Prognostic Value of the Insertion/Deletion Polymorphism of the ACE Gene in Type 2 Diabetic Subjects: Results From the Non-Insulin-Dependent Diabetes, Hypertension, Microalbuminuria or Proteinuria, Cardiovascular Events, and Ramipril (DIABHYCAR), Diabete de type 2, Nephropathie et Genetique (DIAB2NEPHROGENE), and Survie, Diabete de type 2 et Genetique (SURDIAGENE) Studies: Response to Hadjadj et al.

Hadjadj et al. (1) have recently reported on the potential prognostic value of the ACE insertion/deletion (ACE I/D) polymorphism in their study of Caucasians with type 2 diabetes. The ACE II genotype contributed to the development of end-stage renal failure (ESRF) in their main cohort analyses of patients from the Non-Insulin-Dependent Diabetes, Hypertension, Microalbuminuria or Proteinuria, Cardiovascular Events, and Ramipril (DIABHYCAR) study (P = 0.034) (1). This finding was somewhat surprising because the II genotype, which has been linked to lower serum ACE levels, has previously been associated with protection against diabetic nephropathy (2,3). Particularly, a meta-analysis of 47 studies comprising 14,727 subjects found evidence for such a protective effect (2), a finding that has been reiterated in a more recent update of that meta-analysis (3).

Regarding the present unexpected finding by Hadjadj et al., it should be realized that their finding was based on only 18 cases that had developed ESRF during a 4-year follow-up of 3,126 patients (1). Critically, this finding failed to be confirmed in the replication studies on patients from the Survie, Diabete de type 2 et Genetique (SURDIAGENE) and Diabete de type 2, Nephropathie et Genetique (DIAB2NEPHROGENE) studies that had also been included in their report (1). In retrospect, this lack of replication probably highlighted a need for a larger number of incident cases in their main cohort analyses.

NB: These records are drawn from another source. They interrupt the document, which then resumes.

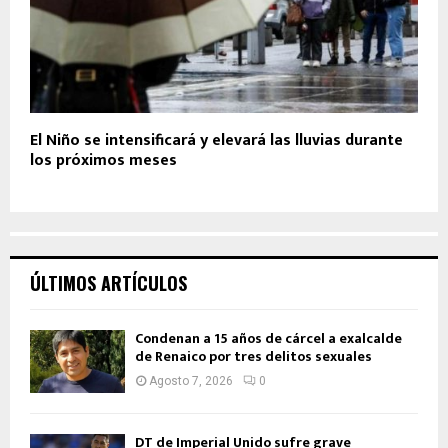
El Niño se intensificará y elevará las lluvias durante
los próximos meses
ÚLTIMOS ARTÍCULOS
Condenan a 15 años de cárcel a exalcalde
de Renaico por tres delitos sexuales
Agosto 7, 2026
0
DT de Imperial Unido sufre grave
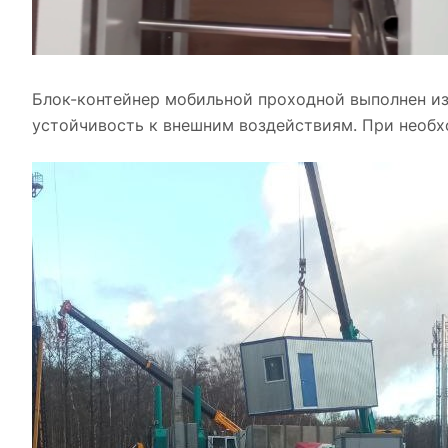
Блок-контейнер мобильной проходной выполнен из 
устойчивость к внешним воздействиям. При необх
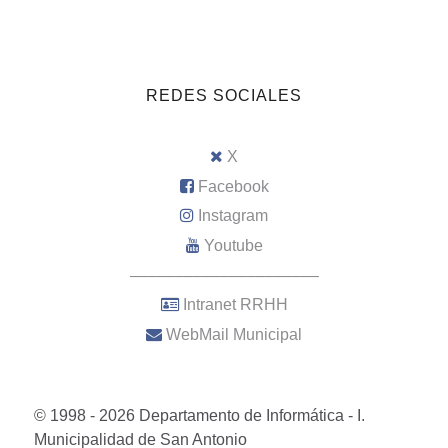
REDES SOCIALES
X
Facebook
Instagram
Youtube
–––––––––––––––––––––
Intranet RRHH
WebMail Municipal
© 1998 - 2026 Departamento de Informática - I.
Municipalidad de San Antonio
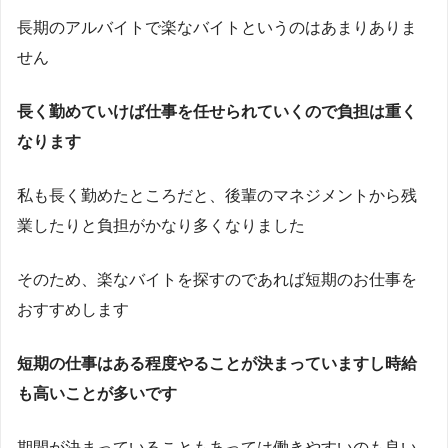
長期のアルバイトで楽なバイトというのはあまりありま
せん
長く勤めていけば仕事を任せられていくので負担は重く
なります
私も長く勤めたところだと、後輩のマネジメントから残
業したりと負担がかなり多くなりました
そのため、楽なバイトを探すのであれば短期のお仕事を
おすすめします
短期の仕事はある程度やることが決まっていますし時給
も高いことが多いです
期間が決まっていることもあっては働きやすいのも良い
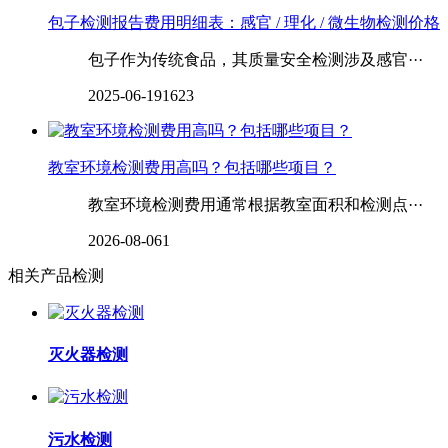
包子检测报告费用明细表：感官 / 理化 / 微生物检测价格
包子作为传统食品，其质量安全检测涉及感官···
2025-06-19
1623
教室环境检测费用高吗？包括哪些项目？
教室环境检测费用通常根据教室面积和检测点···
2026-08-06
1
相关产品检测
灭火器检测
污水检测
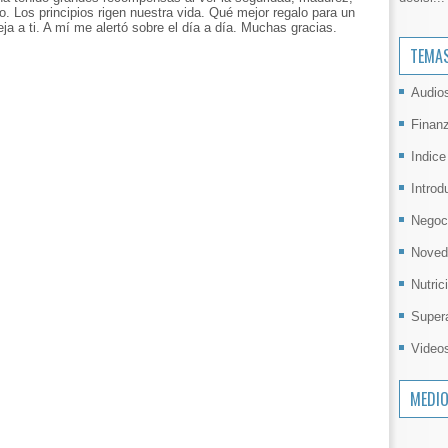
jo. Los principios rigen nuestra vida. Qué mejor regalo para un
ja a ti. A mí me alertó sobre el día a día. Muchas gracias.
TEMA
Audio
Finan
Indice
Introd
Negoc
Noved
Nutric
Super
Video
MEDI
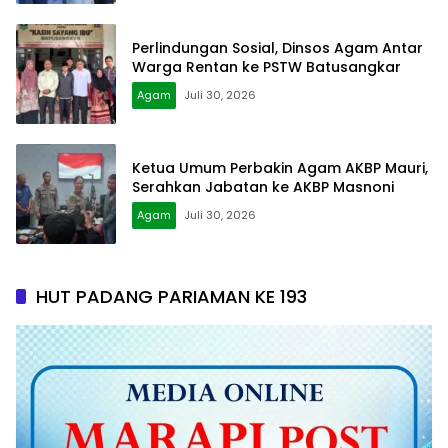
Perlindungan Sosial, Dinsos Agam Antar
Warga Rentan ke PSTW Batusangkar
Agam
Juli 30, 2026
Ketua Umum Perbakin Agam AKBP Mauri,
Serahkan Jabatan ke AKBP Masnoni
Agam
Juli 30, 2026
HUT PADANG PARIAMAN KE 193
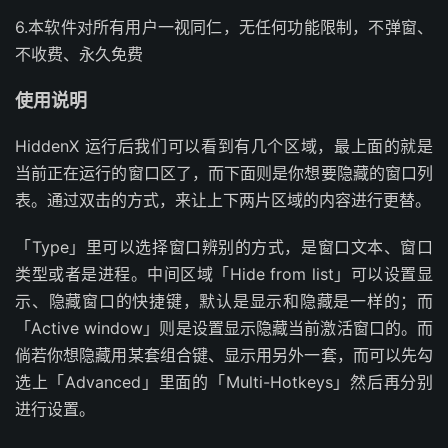
6.本软件对所有用户一视同仁，无任何功能限制，不弹窗、
不收费、永久免费
使用说明
HiddenX 运行后我们可以看到有几个区域，最上面的就是
当前正在运行的窗口区了，而下面则是你想要隐藏的窗口列
表。通过双击的方式，来让上下两片区域的内容进行更替。
「Type」里可以选择窗口辨别的方式，是窗口文本、窗口
类型或者是进程。中间区域「Hide from list」可以设置显
示、隐藏窗口的快捷键，默认是显示和隐藏是一样的；而
「Active window」则是设置显示隐藏当前激活窗口的。而
倘若你想隐藏用某套组合键、显示用另外一套，而可以先勾
选上「Advanced」里面的「Multi-Hotkeys」然后再分别
进行设置。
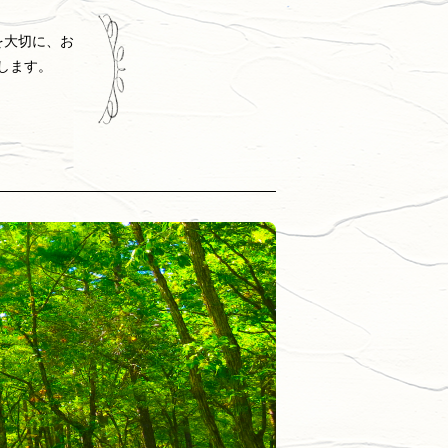
を大切に、お
します。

It is also worth noting that attention was not given to another emerging aspect of ACE genetic variation, i.e., haplotype diversity at this locus. Findings from recent reports have provided encouragement for an extensive haplotype analysis beyond the mere consideration of ACE I/D (4,5). This point was initially proposed in a study of Caucasians with type 2 diabetes from the Joslin Clinic in Boston (4): we found that although ACE I/D alone did not demonstrate any significant association with advanced diabetic nephropathy (as defined by the presence of proteinuria, chronic renal failure, or ESRF) due to the known minor effect of the II genotype (2,3), haplotype analysis of tagging single nucleotide polymorphisms in combination with ACE I/D revealed otherwise (4). Reassuringly, this evidence for a haplotype-disease association could be subsequently corroborated in a case-control study of type 1 diabetic Caucasians, albeit using a different set of single nucleotide polymorphisms for capturing haplotype diversity (5). In the context of the study by Hadjadj et al. (1), a current lack of enabling technology that allows accurate and convenient phasing of haplotypes in unrelated individuals would understandably have explained the absence of such data in their report. Such accurate haplotypic information for each individual patient would have been most useful in the survival analysis of cohorts. A comparison of the estimated haplotype frequencies between patients who progressed to ESRF and those who did not may also be meaningful.